A 2018 High Court judgment, which was confirmed by the Constitutional Court last year September, ordered the department to do this.
Generally referred to as the Naki Judgment, it declared section 10 of the Births and Deaths Registration Act unconstitutional to the extent that it did not allow unmarried fathers to register the births of their children in the absence of the mothers of such children.
The Naki case referred to the matter concerning Menzile Lawrence Naki, a South African soldier who struggled to register his child’s birth under his surname.
Home Affairs first refused to register Naki’s childbirth on grounds that his partner, Dimitrila Marie Ndovya, was an undocumented Democratic Republic of Congo (DRC) national.
Home Affairs would also not allow him to register the birth without the mother, as per standing regulations in 2016. Naki and Ndovya’s daughter was born in Makhanda, Eastern Cape, in February 2016.
Naki and Ndovya married in the DRC, but their marriage was not recognised in South Africa.
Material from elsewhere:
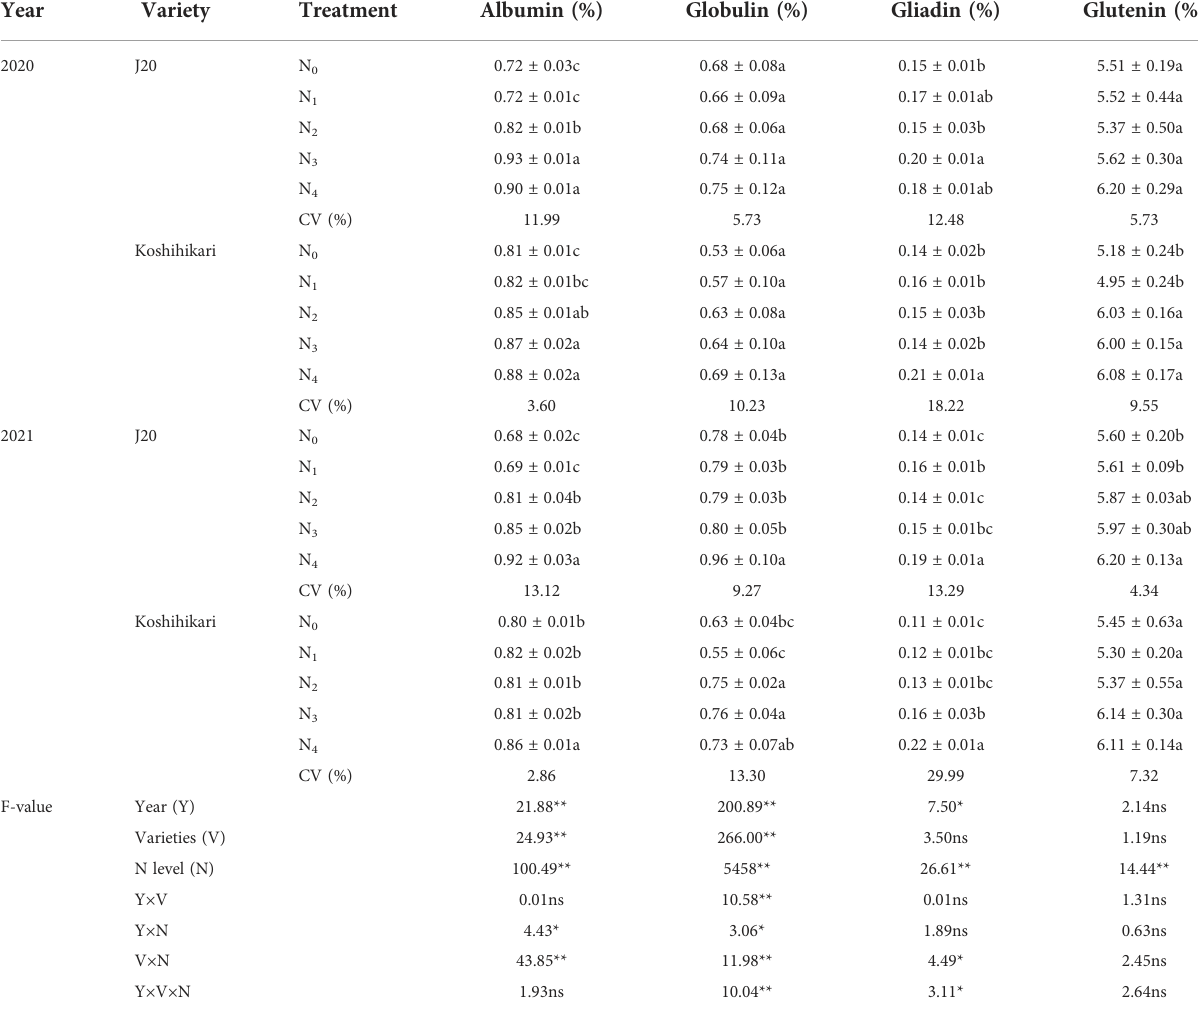
TABLE 6 Effect of N application rate on protein component of brown rice fl our. Year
The Centre for Child Law took their matter all the way to the apex court.
In a majority judgment written by Acting Justice Margie Victor, the Constitutional Court confirmed that section 10 of the Births and Deaths Registration Act was unconstitutional.
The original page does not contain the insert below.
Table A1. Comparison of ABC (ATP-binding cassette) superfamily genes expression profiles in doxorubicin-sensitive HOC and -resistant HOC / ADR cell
“In conclusion, the section is manifestly inconsistent with the best interests of the child as well as her rights to dignity and equality and her right to a name and nationality from birth.
“The finding of unconstitutionality means that this Court ought to declare section 10 invalid to the extent that it limits the right of unmarried fathers to give notice of the birth of their child in their surname thereby unfairly discriminating against children born to unmarried parents.
“For this reason, section 10 is declared unconstitutional.”
Home Affairs Minister Aaron Motsoaledi has insisted that the Naki judgment was already being implemented.
Furthermore, Motsoaledi said in a reply to written questions in Parliament last week, regulations necessitated by the judgment were in the process of being developed.
“The Naki 2018 and Constitutional Court 2021 judgment was brought to the attention of all Provincial Managers for further communicating to local offices via WhatsApp on 23 September 2021,” said Motsoaledi.
“The Home Affairs front offices have been informed as per the attached WhatsApp message and the court order is being implemented by offices as alluded to in slide 9 of the presentation made to the Portfolio Committee on 2 March 2022.
“Further to this, the department is in the process of drafting regulations on the registration of births and deaths with the view to align it to the court order.”